When CrystalSymmetry is given, all symmetry-related sites in the crystal are included in the calculation. If CrystalSymmetry is not given, space group 1 (P1, point group C1, one site per unit cell) is assumed.

The fields in the structure Opt specify parameters for the simulation algorithm.

A number giving the number of orientations (knots) for which spectra are explicitly calculated. nKnots gives the number of orientations on quarter of a meridian, i.e. between θ = 0 and θ = 90°. The default value is 31, corresponding to a 3° spacing between orientations. For highly anisotropic spectra, esp. for HYSCORE, the value often has to be increased to 181 (0.5° spacing) or beyond.
0 (default) or 1. Determines whether saffron generates the spectrum by binning all the peaks in the frequency domain or by evolution of all the complex exponentials in the time domain. The frequency-domain binning method is very fast and is therefore used as the default. However, it involves small rounding of peak positions, which can in some cases lead to imperfect phase interferences and small artifacts in the spectrum. The time-domain method is significantly slower, but accurate.
Expansion factor used in the simulation, should be between 0, 1, 2, 3 or 4. The higher, the more accurate is a simulation, but the slower it becomes, especially for 2D simulations. Default values are 4 for 1D and 2 for 2D.
Determines whether product rule is used or not (1 or 0). By default, it is not used, but simulations with spin systems with more than two nuclei it might run faster with the product rule. The spectral result is independent of this choice.
Determines which method to use to simulate ENDOR spectra. There are three methods:
Number of points for the frequency offset integration in the case of finite-length pulses. Typical values are between 10 and 100, but should be determined for each case individually.
FWHM (in MHz) of the Gaussian distribution of offset frequencies use in the offset integration in the case of finite-length pulses. Typically, this is about the inverse of the length of the first pulse in a pulse sequence, e.g. 100 MHz for a 10ns pulse.
A 1 indicates that the HYSCORE spectrum should be plotted with a logarithmic intensity scale. If 0 (the default), a linear scale is used.
Apodization window used before FFT. See apowin for details.
The factor by which the time domain signal array should be padded with zeros before FFT. E.g. with ZeroFillFactor=4, a 256-point array is padded to 1024 points.

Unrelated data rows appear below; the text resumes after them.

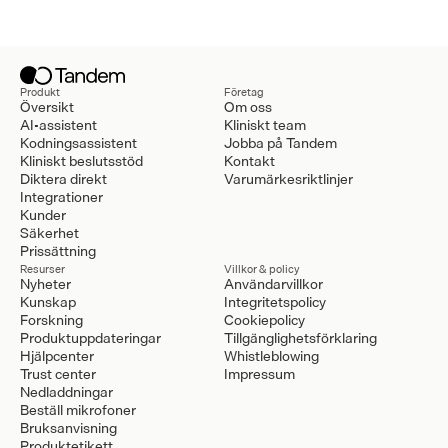
Produkt
Företag
Översikt
Om oss
AI-assistent
Kliniskt team
Kodningsassistent
Jobba på Tandem
Kliniskt beslutsstöd
Kontakt
Diktera direkt
Varumärkesriktlinjer
Integrationer
Kunder
Säkerhet
Prissättning
Resurser
Villkor & policy
Nyheter
Användarvillkor
Kunskap
Integritetspolicy
Forskning
Cookiepolicy
Produktuppdateringar
Tillgänglighetsförklaring
Hjälpcenter
Whistleblowing
Trust center
Impressum
Nedladdningar
Beställ mikrofoner
Bruksanvisning
Produktetikett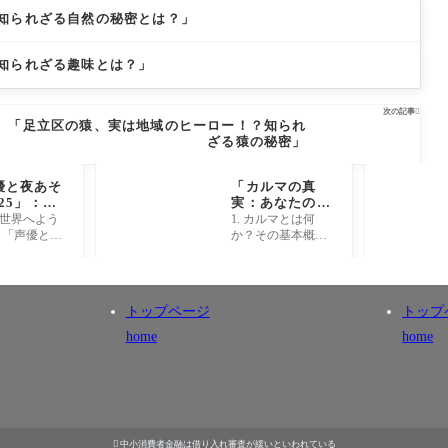
知られざる自然の秘密とは？」
知られざる趣味とは？」
次の記事

「足立区の猿、実は地域のヒーロー！？知られ
ざる猿の秘密」
優と夜あそ
「カルマの真
025」：あ
実：あなたの人
気声優が深
生を変える意外
夜の世界へよう
1. カルマとは何
秘密を暴
な法則とは？」
 「声優と夜
か？その基本概念
 驚愕のエピ
2025」は、
を理解しよう カル
ドに迫る！
ァンにとっ
マという言葉は、
に夢のよう
神秘的で興味深い
秘密基地で
響きを持っていま
トップページ
トップ
の番組で
すが、その基本的
段は
な概念は
home
home

中小消費者金融は借り入れ審査が緩いといわれている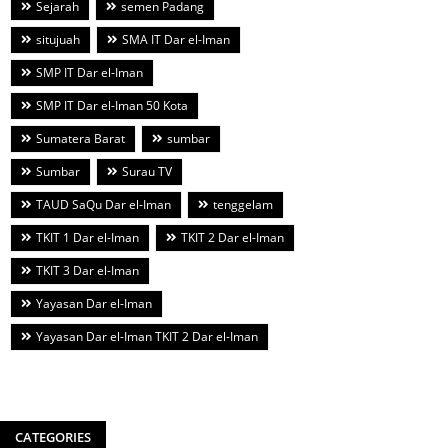
Sejarah
semen Padang
situjuah
SMA IT Dar el-Iman
SMP IT Dar el-Iman
SMP IT Dar el-Iman 50 Kota
Sumatera Barat
sumbar
Sumbar
Surau TV
TAUD SaQu Dar el-Iman
tenggelam
TKIT 1 Dar el-Iman
TKIT 2 Dar el-Iman
TKIT 3 Dar el-Iman
Yayasan Dar el-Iman
Yayasan Dar el-Iman TKIT 2 Dar el-Iman
CATEGORIES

For both ESEEM and ENDOR, saffron uses matrix-based methods similar to those employed by Mims (1972) to compute frequencies and amplitudes of all peaks. With these peaks, a spectrum histogram is constructed, from which the time-domain signal is obtained by inverse Fourier transform.

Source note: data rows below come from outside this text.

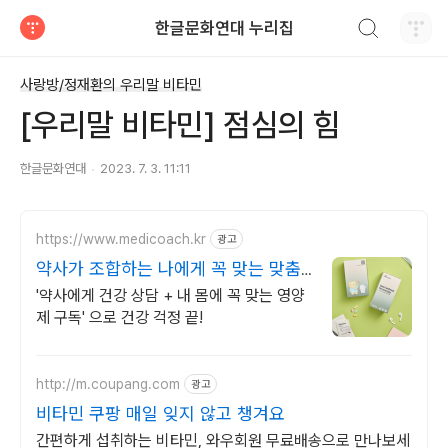
검색하기
한글문화연대 누리집
티스토리
사랑방/정재환의 우리말 비타민
[우리말 비타민] 점심의 힘
한글문화연대
2023. 7. 3. 11:11
https://www.medicoach.kr
광고
약사가 조합하는 나에게 꼭 맞는 맞춤
형 영양제.
'약사에게 건강 상담 + 내 몸에 꼭 맞는 영양
제 구독' 으로 건강 걱정 끝!
http://m.coupang.com
광고
비타민 쿠팡 매일 잊지 않고 챙겨요
간편하게 섭취하는 비타민, 와우회원 무료배송으로 만나보세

For the pre-defined sequences, saffron assumes ideal pulses with standard flip angles (two-pulse ESEEM: 90°-180°, three-pulse ESEEM 90°-90°-90°, HYSCORE 90°-90°-180°-90°).

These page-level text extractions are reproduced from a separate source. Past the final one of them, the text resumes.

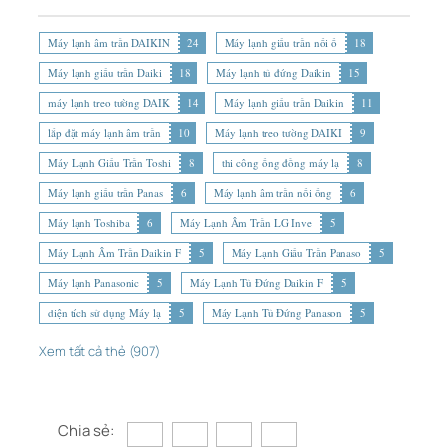
Máy lạnh âm trần DAIKIN
24
Máy lạnh giấu trần nối ố
18
Máy lạnh giấu trần Daiki
18
Máy lạnh tủ đứng Daikin
15
máy lạnh treo tường DAIK
14
Máy lạnh giấu trần Daikin
11
lắp đặt máy lạnh âm trần
10
Máy lạnh treo tường DAIKI
9
Máy Lạnh Giấu Trần Toshi
8
thi công ống đồng máy lạ
8
Máy lạnh giấu trần Panas
6
Máy lạnh âm trần nối ống
6
Máy lạnh Toshiba
6
Máy Lạnh Âm Trần LG Inve
5
Máy Lạnh Âm Trần Daikin F
5
Máy Lạnh Giấu Trần Panaso
5
Máy lạnh Panasonic
5
Máy Lạnh Tủ Đứng Daikin F
5
diện tích sử dụng Máy lạ
5
Máy Lạnh Tủ Đứng Panason
5
Xem tất cả thẻ (907)
Chia sẻ:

For systems with several nuclei, saffron by default simulates without using product rules, but can employ them if wanted (see Options).

For high-electron spin systems, all terms in the zero-field splitting, even the nonsecular ones, are taken into account.

To generate the spectrum from the time-domain signal, saffron performs (1) baseline correction, (2) apodization with a Hamming window, (3) zero-filling, and (4) FFT.